- _Problem_
Please give the data again in full, exactly as it reads.
--
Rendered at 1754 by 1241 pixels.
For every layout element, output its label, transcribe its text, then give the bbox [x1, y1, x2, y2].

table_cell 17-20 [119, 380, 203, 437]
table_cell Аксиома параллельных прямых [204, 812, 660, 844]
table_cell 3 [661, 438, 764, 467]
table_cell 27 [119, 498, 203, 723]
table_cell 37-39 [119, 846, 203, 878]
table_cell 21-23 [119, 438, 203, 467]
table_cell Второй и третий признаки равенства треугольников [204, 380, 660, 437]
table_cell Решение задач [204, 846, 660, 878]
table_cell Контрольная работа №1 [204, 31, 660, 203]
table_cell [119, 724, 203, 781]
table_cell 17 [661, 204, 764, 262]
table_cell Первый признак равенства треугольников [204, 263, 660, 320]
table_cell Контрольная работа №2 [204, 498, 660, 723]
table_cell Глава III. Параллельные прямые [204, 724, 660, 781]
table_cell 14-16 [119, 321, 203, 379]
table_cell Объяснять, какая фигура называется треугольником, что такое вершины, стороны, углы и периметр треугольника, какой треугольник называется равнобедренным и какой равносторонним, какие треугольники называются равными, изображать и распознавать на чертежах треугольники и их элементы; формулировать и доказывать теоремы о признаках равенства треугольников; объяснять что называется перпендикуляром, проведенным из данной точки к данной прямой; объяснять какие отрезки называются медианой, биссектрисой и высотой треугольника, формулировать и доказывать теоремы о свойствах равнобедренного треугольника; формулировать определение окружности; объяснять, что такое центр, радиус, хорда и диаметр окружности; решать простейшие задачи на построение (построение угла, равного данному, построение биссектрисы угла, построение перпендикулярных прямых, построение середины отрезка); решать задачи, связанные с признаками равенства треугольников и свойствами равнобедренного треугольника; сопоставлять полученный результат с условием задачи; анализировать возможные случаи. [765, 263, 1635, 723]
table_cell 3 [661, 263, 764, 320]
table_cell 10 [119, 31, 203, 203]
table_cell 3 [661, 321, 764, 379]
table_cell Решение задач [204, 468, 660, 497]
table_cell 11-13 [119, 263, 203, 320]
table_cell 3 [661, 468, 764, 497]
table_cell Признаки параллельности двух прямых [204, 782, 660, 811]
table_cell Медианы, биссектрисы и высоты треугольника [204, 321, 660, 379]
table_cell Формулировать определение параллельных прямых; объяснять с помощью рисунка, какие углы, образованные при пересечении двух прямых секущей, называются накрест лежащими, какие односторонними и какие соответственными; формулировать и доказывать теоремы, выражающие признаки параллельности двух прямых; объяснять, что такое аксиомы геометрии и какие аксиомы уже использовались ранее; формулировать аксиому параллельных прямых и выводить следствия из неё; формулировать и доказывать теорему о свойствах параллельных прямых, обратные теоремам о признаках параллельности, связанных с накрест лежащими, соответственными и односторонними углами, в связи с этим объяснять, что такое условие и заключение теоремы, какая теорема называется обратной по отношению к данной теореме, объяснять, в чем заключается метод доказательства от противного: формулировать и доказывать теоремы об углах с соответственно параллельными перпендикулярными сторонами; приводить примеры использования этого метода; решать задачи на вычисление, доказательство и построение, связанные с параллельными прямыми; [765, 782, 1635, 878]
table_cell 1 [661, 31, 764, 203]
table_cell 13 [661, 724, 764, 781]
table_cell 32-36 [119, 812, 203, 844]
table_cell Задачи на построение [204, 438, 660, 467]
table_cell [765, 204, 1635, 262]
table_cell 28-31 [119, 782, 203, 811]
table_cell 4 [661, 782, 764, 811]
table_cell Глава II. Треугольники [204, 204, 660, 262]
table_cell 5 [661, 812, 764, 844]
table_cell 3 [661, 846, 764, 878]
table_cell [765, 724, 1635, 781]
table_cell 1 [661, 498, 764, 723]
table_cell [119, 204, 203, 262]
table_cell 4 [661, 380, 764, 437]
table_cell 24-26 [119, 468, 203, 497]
--
- _Your response_
Rendered at 1754 by 1241 pixels.
For every layout element, output its label, transcribe its text, then give the bbox [x1, y1, x2, y2].

table_cell 17-20 [119, 380, 203, 437]
table_cell Аксиома параллельных прямых [204, 812, 660, 844]
table_cell 3 [661, 438, 764, 467]
table_cell 27 [119, 498, 203, 723]
table_cell 37-39 [119, 846, 203, 878]
table_cell 21-23 [119, 438, 203, 467]
table_cell Второй и третий признаки равенства треугольников [204, 380, 660, 437]
table_cell Решение задач [204, 846, 660, 878]
table_cell Контрольная работа №1 [204, 31, 660, 203]
table_cell [119, 724, 203, 781]
table_cell 17 [661, 204, 764, 262]
table_cell Первый признак равенства треугольников [204, 263, 660, 320]
table_cell Контрольная работа №2 [204, 498, 660, 723]
table_cell Глава III. Параллельные прямые [204, 724, 660, 781]
table_cell 14-16 [119, 321, 203, 379]
table_cell Объяснять, какая фигура называется треугольником, что такое вершины, стороны, углы и периметр треугольника, какой треугольник называется равнобедренным и какой равносторонним, какие треугольники называются равными, изображать и распознавать на чертежах треугольники и их элементы; формулировать и доказывать теоремы о признаках равенства треугольников; объяснять что называется перпендикуляром, проведенным из данной точки к данной прямой; объяснять какие отрезки называются медианой, биссектрисой и высотой треугольника, формулировать и доказывать теоремы о свойствах равнобедренного треугольника; формулировать определение окружности; объяснять, что такое центр, радиус, хорда и диаметр окружности; решать простейшие задачи на построение (построение угла, равного данному, построение биссектрисы угла, построение перпендикулярных прямых, построение середины отрезка); решать задачи, связанные с признаками равенства треугольников и свойствами равнобедренного треугольника; сопоставлять полученный результат с условием задачи; анализировать возможные случаи. [765, 263, 1635, 723]
table_cell 3 [661, 263, 764, 320]
table_cell 10 [119, 31, 203, 203]
table_cell 3 [661, 321, 764, 379]
table_cell Решение задач [204, 468, 660, 497]
table_cell 11-13 [119, 263, 203, 320]
table_cell 3 [661, 468, 764, 497]
table_cell Признаки параллельности двух прямых [204, 782, 660, 811]
table_cell Медианы, биссектрисы и высоты треугольника [204, 321, 660, 379]
table_cell Формулировать определение параллельных прямых; объяснять с помощью рисунка, какие углы, образованные при пересечении двух прямых секущей, называются накрест лежащими, какие односторонними и какие соответственными; формулировать и доказывать теоремы, выражающие признаки параллельности двух прямых; объяснять, что такое аксиомы геометрии и какие аксиомы уже использовались ранее; формулировать аксиому параллельных прямых и выводить следствия из неё; формулировать и доказывать теорему о свойствах параллельных прямых, обратные теоремам о признаках параллельности, связанных с накрест лежащими, соответственными и односторонними углами, в связи с этим объяснять, что такое условие и заключение теоремы, какая теорема называется обратной по отношению к данной теореме, объяснять, в чем заключается метод доказательства от противного: формулировать и доказывать теоремы об углах с соответственно параллельными перпендикулярными сторонами; приводить примеры использования этого метода; решать задачи на вычисление, доказательство и построение, связанные с параллельными прямыми; [765, 782, 1635, 878]
table_cell 1 [661, 31, 764, 203]
table_cell 13 [661, 724, 764, 781]
table_cell 32-36 [119, 812, 203, 844]
table_cell Задачи на построение [204, 438, 660, 467]
table_cell [765, 204, 1635, 262]
table_cell 28-31 [119, 782, 203, 811]
table_cell 4 [661, 782, 764, 811]
table_cell Глава II. Треугольники [204, 204, 660, 262]
table_cell 5 [661, 812, 764, 844]
table_cell 3 [661, 846, 764, 878]
table_cell [765, 724, 1635, 781]
table_cell 1 [661, 498, 764, 723]
table_cell [119, 204, 203, 262]
table_cell 4 [661, 380, 764, 437]
table_cell 24-26 [119, 468, 203, 497]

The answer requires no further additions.